Sabtu, 28 November 2015
Faik. Perempuan Ledokombo yang mendedikasikan dirinya menjadi pengrajin. Ia piawai sekali menjahit mainan lucu dari kain planel, kain perca atau apa saja yang bisa dimanfaatkan untuk kerajinan. Foto ini diambil Seminggu yang lalu, saat berkunjung ke rumahnya. Sebenarnya numpang berteduh karena hujan begitu deras. Dan jadilah perbincangan hangat. Sambil ngobrol, tangannya tidak henti menjahit sesuatu. Ia membuat huruf dari kain planel yang diisi dakron (kapas, yang biasanya dijadikan isi boneka). Faiq setia mengisi hari-harinya dengan sesuatu yang berguna tanpa lelah. Tak secuilpun dari waktu yang ia biarkan berlalu. Harus menjadi sesuatu.
![]() |
Faiq dan guntingan harapan yang ia sematkan untuk kepulangan Ayahnya (Dok.Pribadi) |
Mimpi terbesarnya amat sederhana, bagaimana caranya seorang ayah bisa kembali dengan segera. Telah setahun lebih ayahnya tidak pulang. Harapan demi harapan ia jahitkan pada kain-kain yang menjadi teman setia. Penantian tidak selalu berbuah manis. Tapi, ia tak henti berharap. Tidak pernah sama sekali.
Dua hari yang lalu, ia memberanikan diri berbicara dengan pak Menteri Ketenagakerjaan, M. Hanif Dhakiri. Tangannya sedikit gemetar, semalamam sebelum bertemu pak menteri ia siapkan dengan matang apa yang ingin ia sampaikan. Lalu kesempatan datang tepat waktu. Ia sampaikan apa yang mengganjal di hatinya. Tentang betapa kayanya Ledokombo, tapi tidak ada tempat untuk masyarakat bekerja dan bertahan. Betapa menyedihkannya menjadi seorang anak yang berkebutuhan kusus sekaligus anak buruh migran. Lukanya berlipat-lipat. Tapi satu yang paling menguatkan malam itu, Faiq setia bertahan di Ledokombo. Untuk menghidupi dirinya sendiri dan masyarakat. Menjadi pengrajin tanpa lelah.

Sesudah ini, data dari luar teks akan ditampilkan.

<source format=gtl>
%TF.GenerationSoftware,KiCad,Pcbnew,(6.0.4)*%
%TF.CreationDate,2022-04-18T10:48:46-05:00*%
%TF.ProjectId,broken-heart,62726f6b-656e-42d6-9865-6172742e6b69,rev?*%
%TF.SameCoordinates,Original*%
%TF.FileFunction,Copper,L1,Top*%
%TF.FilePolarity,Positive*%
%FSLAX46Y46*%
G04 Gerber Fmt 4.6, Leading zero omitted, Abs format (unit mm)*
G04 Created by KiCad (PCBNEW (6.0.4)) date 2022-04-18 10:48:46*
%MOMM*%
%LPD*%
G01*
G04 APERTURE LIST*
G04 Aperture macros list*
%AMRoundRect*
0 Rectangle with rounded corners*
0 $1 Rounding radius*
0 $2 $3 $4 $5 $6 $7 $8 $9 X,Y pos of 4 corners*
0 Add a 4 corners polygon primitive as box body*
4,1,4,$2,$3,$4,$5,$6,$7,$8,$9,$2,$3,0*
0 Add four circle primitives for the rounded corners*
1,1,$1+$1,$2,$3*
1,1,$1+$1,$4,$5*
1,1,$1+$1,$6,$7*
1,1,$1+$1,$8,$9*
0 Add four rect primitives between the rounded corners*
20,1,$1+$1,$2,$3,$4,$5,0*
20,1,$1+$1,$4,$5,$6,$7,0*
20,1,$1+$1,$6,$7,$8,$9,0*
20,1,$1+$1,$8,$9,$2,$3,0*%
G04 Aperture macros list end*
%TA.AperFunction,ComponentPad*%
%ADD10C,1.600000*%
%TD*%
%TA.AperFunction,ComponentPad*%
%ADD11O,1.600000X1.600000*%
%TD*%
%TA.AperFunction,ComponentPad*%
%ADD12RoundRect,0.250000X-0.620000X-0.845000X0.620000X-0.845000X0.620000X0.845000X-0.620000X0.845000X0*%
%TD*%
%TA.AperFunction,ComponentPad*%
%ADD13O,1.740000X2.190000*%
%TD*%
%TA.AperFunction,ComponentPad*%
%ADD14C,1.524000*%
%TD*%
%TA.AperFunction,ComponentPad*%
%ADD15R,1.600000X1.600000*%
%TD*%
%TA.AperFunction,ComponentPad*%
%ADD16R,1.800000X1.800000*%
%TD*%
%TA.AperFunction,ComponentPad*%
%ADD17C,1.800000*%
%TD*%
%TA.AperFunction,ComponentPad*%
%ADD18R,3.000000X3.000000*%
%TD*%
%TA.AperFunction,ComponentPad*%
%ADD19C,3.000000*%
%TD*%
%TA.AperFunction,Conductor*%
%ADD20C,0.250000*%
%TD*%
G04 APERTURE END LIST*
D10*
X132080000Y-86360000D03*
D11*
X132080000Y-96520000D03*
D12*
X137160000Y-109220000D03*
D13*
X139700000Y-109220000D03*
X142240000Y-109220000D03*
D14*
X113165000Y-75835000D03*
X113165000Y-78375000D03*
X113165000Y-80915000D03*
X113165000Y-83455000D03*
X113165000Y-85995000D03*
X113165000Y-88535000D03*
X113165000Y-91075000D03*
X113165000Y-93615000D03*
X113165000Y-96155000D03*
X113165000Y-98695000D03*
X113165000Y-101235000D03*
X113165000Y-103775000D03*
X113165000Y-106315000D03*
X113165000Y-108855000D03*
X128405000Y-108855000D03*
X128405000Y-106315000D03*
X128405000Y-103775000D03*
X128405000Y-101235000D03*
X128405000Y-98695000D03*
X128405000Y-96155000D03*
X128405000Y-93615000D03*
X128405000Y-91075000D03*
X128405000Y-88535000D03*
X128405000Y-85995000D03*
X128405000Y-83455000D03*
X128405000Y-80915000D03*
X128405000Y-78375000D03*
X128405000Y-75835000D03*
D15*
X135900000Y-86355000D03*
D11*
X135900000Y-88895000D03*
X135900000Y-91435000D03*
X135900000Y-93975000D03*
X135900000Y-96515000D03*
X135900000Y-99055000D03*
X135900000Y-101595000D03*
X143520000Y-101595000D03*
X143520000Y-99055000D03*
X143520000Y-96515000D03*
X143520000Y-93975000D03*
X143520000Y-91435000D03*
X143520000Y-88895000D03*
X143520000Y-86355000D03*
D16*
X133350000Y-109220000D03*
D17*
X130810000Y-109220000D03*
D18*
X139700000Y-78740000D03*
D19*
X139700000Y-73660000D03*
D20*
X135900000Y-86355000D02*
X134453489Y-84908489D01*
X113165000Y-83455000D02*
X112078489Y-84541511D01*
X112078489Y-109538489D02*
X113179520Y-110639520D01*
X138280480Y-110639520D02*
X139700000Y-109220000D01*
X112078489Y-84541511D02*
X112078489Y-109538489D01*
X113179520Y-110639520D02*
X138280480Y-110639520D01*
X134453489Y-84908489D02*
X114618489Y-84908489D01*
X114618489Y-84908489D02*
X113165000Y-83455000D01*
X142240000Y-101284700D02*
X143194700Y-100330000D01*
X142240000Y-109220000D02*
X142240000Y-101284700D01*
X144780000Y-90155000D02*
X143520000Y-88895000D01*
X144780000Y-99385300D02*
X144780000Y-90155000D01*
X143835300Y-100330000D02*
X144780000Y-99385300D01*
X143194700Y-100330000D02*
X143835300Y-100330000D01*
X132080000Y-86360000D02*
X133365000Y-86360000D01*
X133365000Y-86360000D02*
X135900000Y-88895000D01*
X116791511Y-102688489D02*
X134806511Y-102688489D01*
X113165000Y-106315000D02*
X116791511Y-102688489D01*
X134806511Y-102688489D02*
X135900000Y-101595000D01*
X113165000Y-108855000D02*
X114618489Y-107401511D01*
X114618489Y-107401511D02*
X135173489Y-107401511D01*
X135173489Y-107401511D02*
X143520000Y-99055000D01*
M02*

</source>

Lalu, Pak Hanif yang juga anak seorang buruh migran itu memberinya harapan. Menitipkan doa-doa dan mimpi. Bahwa tidak pernah ada yang tidak mungkin. Perbincangan kamipun henti berbarengan dengan hujan dan jahitannya. Dia menjahit huruf R= Renata.
Oh. Ini hari ke empat Kampanye 16 Hari Anti Kekerasan Terhadap Perempuan
![]() |
Bermain bakiak sembari menunggu tamu yang tak kunjung datang (Dok.Pribadi) |
Dari Ledokombo, saya mencoba mengingat apakah bahagia itu benar-benar sederhana atau tidak. Sesederhana gigil yang menerobos ke kulit, dan masuk ke pori-pori lalu menusuk-nusuk belulang. Saya bertemu banyak sekali jawaban. Banyak sekali kemungkinan. Banyak sekali kenyataan dan juga kemustahilan.

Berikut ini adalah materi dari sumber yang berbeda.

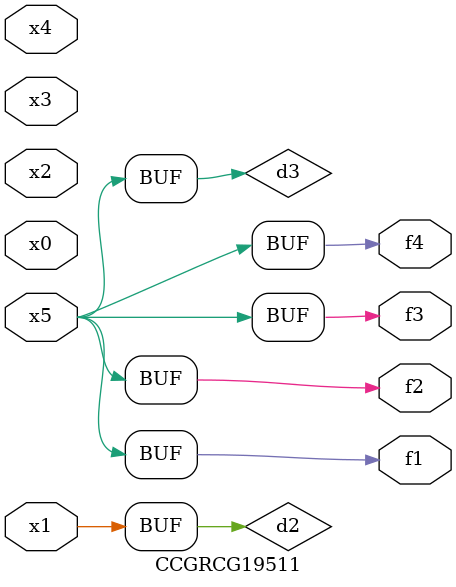
<source format=v>
module CCGRCG19511(
	input x0, x1, x2, x3, x4, x5,
	output f1, f2, f3, f4
);

	wire d1, d2, d3;

	not (d1, x5);
	or (d2, x1);
	xnor (d3, d1);
	assign f1 = d3;
	assign f2 = d3;
	assign f3 = d3;
	assign f4 = d3;
endmodule

</source>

Sesederhana bermain bakiak, kita hanya perlu satu suara menyerukan kiri dan kanan, lalu saat jatuh, kita tertawa bersama. Tidak menyalahkan siapa-siapa. Berdiri lagi, menyatukan langkah yang gontai, menyerukan kiri dan kanan hingga sampai pada kemungkinan-kemungkinan. Ada raut-raut yang bahagia menahan sakit. Karena gigil dan bahagia memang datang bergandengan.
Ini hari ke lima Kampanye 16 Hari Anti Kekerasan Terhadap Perempuan. Harapan pagi ini, tentu agar anak laki-laki Ledokombo bisa berlaku adil sejak dalam pikiran. Tumbuh menjadi manusia yang beradab dan tentu penuh cinta.